It seemed good to look out of the windows and see the signs printed in English. That made it all seem less like a dream.
I was taken first to the Clearing Hospital at Eastleigh. As we got off the train there the people cheered again, and among the civilians were many wounded men who had just recently come back. They knew how we felt.
The first thing at the hospital was a real honest-to-God bath. In a tub. With hot water! Heavens, how I wallowed. The orderly helped me and had to drag me out. I’d have stayed in that tub all night if he would have let me.
Out of the tub I had clean things straight through, with a neat blue uniform, and for once was free of the cooties. The old uniform, bloodstained and ragged, went to the baking and disinfecting plant.

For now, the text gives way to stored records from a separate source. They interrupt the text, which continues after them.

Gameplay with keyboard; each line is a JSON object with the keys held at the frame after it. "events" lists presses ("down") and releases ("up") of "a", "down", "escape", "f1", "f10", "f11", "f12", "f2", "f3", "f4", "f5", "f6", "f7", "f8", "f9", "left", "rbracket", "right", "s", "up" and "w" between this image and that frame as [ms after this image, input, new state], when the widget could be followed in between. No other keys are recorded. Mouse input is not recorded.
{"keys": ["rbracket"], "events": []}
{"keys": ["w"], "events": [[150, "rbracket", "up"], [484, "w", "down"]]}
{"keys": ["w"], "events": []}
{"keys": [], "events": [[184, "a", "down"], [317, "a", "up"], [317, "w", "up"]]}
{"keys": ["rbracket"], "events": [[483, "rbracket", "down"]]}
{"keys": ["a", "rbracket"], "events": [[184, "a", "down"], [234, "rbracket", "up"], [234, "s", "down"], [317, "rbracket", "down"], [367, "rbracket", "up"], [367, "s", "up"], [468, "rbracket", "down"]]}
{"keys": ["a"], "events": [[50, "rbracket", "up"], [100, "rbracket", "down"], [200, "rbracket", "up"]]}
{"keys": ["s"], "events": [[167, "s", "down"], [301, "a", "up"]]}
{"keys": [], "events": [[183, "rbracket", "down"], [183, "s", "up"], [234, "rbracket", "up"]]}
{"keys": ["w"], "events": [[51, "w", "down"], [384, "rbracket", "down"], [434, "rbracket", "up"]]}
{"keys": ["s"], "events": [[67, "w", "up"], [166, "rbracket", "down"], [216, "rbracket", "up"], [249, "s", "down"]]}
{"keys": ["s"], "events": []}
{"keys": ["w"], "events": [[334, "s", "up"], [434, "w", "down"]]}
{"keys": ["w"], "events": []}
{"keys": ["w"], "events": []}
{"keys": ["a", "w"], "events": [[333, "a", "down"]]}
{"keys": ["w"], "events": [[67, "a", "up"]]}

That night all of us newly arrived men who could went to the Y.M.C.A. to a concert given in our honor. The chaplain came around and cheered us up and gave us good fags.
Next morning I went around to the M.O. He looked my arm over and calmly said that it would have to come off as gangrene had set in. For a moment I wished that piece of shrapnel had gone through my head. I pictured myself going around with only one arm, and the prospect didn’t look good.
However, the doctor dressed the arm with the greatest care and told me I could go to a London hospital as I had asked, for I wanted to be near my people at Southall. These were the friends I had made before leaving Blighty and who had sent me weekly parcels and letters.
I arrived in London on Tuesday and was taken in a big Red Cross motor loaned by Sir Charles Dickerson to the Fulham Hospital in Hammersmith. I was overjoyed, as the hospital was very near Southall, and Mr. and Mrs. Puttee were both there to meet me.
The Sister in charge of my ward, Miss Malin, is one of the finest women I have met. I owe it to her care and skill that I still have my good right arm. She has since married and the lucky man has one of the best of wives. Miss Malin advised me right at the beginning not to submit to an amputation.
My next few weeks were pretty awful. I was in constant pain, and after the old arm began to come around under Miss Malin’s treatment one of the doctors discovered that my left hand was queer. It had been somewhat swollen, but not really bad. The doctor insisted upon an X-ray and found a bit of shrapnel imbedded. He was all for an operation. Operations seemed to be the long suit of most of those doctors. I imagine they couldn’t resist the temptation to get some practice with so much cheap material all about. I consented this time, and went down for the pictures on Lord Mayor’s Day. Going to the pictures is Tommy’s expression for undergoing an anesthetic.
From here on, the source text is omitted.